In the Cannibal Glow
malibu.
Age: 30
Gender: -
Posts: 54114
July 26th, 2014 at 06:05am
I was trying to calm down after work, just now - and I saw a photo of the guy I kinda like with some chick on Facebook.
We still kinda flirt at work (but he's really flirtatious, I should know better) and he's told me he doesn't wanna go out with me, or whatever
and I DON'T KNOW WHY I STILL LIKE HIM, probably because I'm needy as fuck.
Anyway, I basically just had a panic attack, not sure why.
I guess, when you think it means something, but it doesn't really. It sucks.
Now I'm probably going to cry. I don't know whats wrong with me - right now
and just in general, why people don't ever seem to want to be with me in that way? Ugh.
malibu.
In the Cannibal Glow
malibu.
Age: 30
Gender: -
Posts: 54114
July 26th, 2014 at 06:07am
I don't even care (well, I do).
I feel like I have more to say; that I haven't said enough to him
and that maybe it would change his mind - it probably wouldn't.
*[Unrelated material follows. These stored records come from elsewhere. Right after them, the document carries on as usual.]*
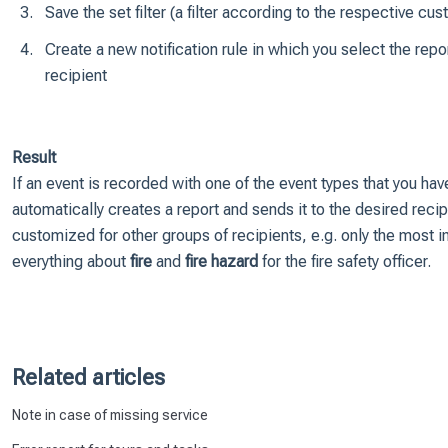
Save the set filter (a filter according to the respective c
Create a new notification rule in which you select the repo
recipient
Result
If an event is recorded with one of the event types that you ha
automatically creates a report and sends it to the desired recipi
customized for other groups of recipients, e.g. only the most i
everything about
fire
and
fire hazard
for the fire safety officer.
Related articles
Note in case of missing service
That's why it's frustrating.
malibu.
In the Cannibal Glow
malibu.
Age: 30
Gender: -
Posts: 54114
July 26th, 2014 at 06:24am
It could be anything, I wish I could un see it and my brain would shut the fuck up.
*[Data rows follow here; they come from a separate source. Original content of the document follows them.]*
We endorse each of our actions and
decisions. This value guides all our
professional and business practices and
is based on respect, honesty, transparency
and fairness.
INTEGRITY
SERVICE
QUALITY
And if she's best friends with his ex, then no way.
And if it was happening, I wouldn't want someone who would do that... ugh.
Richey Edwards.
Demolition Lover
Richey Edwards.
Age: 31
Gender: Female
Posts: 16507
July 26th, 2014 at 09:05am
This is honestly annoying. You make 40 hours a week. Only you and the boss make that many. The rest of us make maybe half of that. And that's if I''m not sent home early because we aren't busy. You hate your job, and you're very vocal about it. I don't see how you're still there. If we did that, we'd be gone. You hate A so much, nothing he does is right in your eyes. I admit, he may not know how to do much, and it probably does get a bit annoying at times, but this is his first job. He has no clue. I'm sure there at least one thing the poor guy can do. Give him at least a little bit of credit, or you'll end up losing him. He's gonna have enough and quit, and then you'll complain that there's nobody to do his shit in the evening. I have another job too, I can't come in and do his shit. I would, because the hours are killing me, but my other job is there too. I hate it, with a passion, I'd rather be at the BBQ place. But, for some reason, I'm kind of rooted in there for now. I don't like most of the people, and the job is absolute bullshit, and the hours/money kind of suck, but I'm stuck there. So, find a job in your field, stop whining, and move the fuck on.
Frnk iero.
Awake and Unafraid
Frnk iero.
Age: 30
Gender: Female
Posts: 11747
July 26th, 2014 at 02:50pm
im really starting to loose steam on my book.
i just wish i still felt the same way about it as i did two months ago.
i dont want to fail again, at writing, so im forcing myself to keep it up.
But jesus its difficult.
sad savior;
Wild Eyed Joker
sad savior;
Age: 28
Gender: Female
Posts: 86309
July 28th, 2014 at 02:43am
i miss the mountains so much. it's all i can think about. all those mountains were the most beautiful thing i've ever seen and for some reason i feel so spiritually connected to them. 3 months ago i had never even seen one before, and now my mind keeps drifting back to them. i'd give anything to be back there, i'd give anything to hike up that mountain again and just stay there. i want it so badly.